Dataset section >>
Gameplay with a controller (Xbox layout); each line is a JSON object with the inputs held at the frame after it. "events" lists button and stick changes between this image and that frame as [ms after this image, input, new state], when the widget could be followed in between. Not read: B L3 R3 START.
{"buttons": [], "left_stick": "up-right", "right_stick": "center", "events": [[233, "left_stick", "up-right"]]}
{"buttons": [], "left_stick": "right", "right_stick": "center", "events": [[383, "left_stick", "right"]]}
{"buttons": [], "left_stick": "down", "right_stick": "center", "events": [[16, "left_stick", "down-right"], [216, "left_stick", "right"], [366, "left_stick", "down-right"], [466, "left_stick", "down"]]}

Description of the task >> The full material above needs to be returned unaltered.

Written answer >>
Gameplay with a controller (Xbox layout); each line is a JSON object with the inputs held at the frame after it. "events" lists button and stick changes between this image and that frame as [ms after this image, input, new state], when the widget could be followed in between. Not read: B L3 R3 START.
{"buttons": [], "left_stick": "up-right", "right_stick": "center", "events": [[233, "left_stick", "up-right"]]}
{"buttons": [], "left_stick": "right", "right_stick": "center", "events": [[383, "left_stick", "right"]]}
{"buttons": [], "left_stick": "down", "right_stick": "center", "events": [[16, "left_stick", "down-right"], [216, "left_stick", "right"], [366, "left_stick", "down-right"], [466, "left_stick", "down"]]}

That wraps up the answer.